Wednesday, June 11, 2008

Teamseagrass Monitoring at Tuas

On the 06 of Jun 2008, I went to Tuas Teamseagrass monitoring. Had not been on this shore for more than half a year. Seems like there are some changes to this shore. I remembered during the previous monitoring (about Dec 2007), the seagrass (spoon seagrass) were smaller and less dense. This time round they were bigger and seems to occupy a slightly bigger area. However most of these "big and fat" fellows were at the other side of the monitoring side.

There were 11 members for the day and most of them had experience with the monitoring thus I "abandoned" them to do the job while I went towards the beacon to look for interesting stuff to show them after their monitoring. The species of seagrass that one would find in Tuas is the spoon seagrass (Halophilia ovalis). Thus it was pretty easy and most of the members took a very short moment to finish their job and very soon they were joining me at Merawang Beacon.

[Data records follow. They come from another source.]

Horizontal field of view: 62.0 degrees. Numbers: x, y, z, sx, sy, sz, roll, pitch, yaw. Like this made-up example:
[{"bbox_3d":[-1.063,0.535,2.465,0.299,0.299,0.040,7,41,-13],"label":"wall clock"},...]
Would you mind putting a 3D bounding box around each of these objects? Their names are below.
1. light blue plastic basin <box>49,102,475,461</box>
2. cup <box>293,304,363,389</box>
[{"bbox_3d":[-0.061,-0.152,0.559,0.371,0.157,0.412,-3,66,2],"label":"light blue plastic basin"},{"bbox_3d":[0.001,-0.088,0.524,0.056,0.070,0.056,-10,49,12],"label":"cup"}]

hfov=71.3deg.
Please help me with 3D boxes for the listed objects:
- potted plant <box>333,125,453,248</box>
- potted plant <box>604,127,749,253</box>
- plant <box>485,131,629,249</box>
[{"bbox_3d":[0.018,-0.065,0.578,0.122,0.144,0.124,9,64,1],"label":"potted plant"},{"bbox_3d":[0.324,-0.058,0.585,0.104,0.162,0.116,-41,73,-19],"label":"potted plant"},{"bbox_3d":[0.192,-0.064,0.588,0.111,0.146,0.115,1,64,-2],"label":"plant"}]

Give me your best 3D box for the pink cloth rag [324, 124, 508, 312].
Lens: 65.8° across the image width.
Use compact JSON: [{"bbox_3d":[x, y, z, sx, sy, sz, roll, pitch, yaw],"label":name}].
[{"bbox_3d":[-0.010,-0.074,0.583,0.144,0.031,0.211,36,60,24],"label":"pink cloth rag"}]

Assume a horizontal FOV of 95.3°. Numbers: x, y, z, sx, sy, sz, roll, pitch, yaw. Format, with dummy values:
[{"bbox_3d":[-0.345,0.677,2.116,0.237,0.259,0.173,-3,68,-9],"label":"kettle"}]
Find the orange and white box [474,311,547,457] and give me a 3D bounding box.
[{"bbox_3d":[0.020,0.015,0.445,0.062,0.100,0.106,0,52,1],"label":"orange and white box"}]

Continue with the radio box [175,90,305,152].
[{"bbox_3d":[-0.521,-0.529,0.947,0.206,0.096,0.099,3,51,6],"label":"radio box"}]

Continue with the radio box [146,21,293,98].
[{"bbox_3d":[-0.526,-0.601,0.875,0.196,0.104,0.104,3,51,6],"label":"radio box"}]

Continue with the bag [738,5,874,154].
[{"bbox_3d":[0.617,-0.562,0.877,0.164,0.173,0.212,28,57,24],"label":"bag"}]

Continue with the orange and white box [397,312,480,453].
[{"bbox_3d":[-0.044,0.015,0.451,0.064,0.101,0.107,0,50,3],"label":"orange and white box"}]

The first thing that caught the interest of one of the participants was this pinky thing among the sponges. It seems to be a sea cucumber but I am not sure. There were about 3-5 of them each about 10cm long.
What is this?
There were lots of seafans and hydroids at this shores. The seafans looked like underwater flowers due to their colors and structures. While the participants were amazed by the display of this underwater garden, they were told to avoid contact with the hydroids and not to brush their naked legs by the hydroids as some of them where wearing shorts. This was because hydroids is similar to jellyfish, they belong to the Phylum Cnidaria. They would give you a nasty sting for days if you touch them. Thus we should try to avoid touching them and coming in contact with them by wearing long pants. Seafan Hydroids
Time was short, very soon all of us had to go back to work. As we were proceeding back, afew of us saw a stingray, a number of filefish and this cute little boxfish.
Puffer Fish?
Tuas's shoreline is really interesting and full of wonderful sea creatures. Hope we can protect the shores around us and educate the public that side effect of poaching and how we can preserve what we have now for our future generation.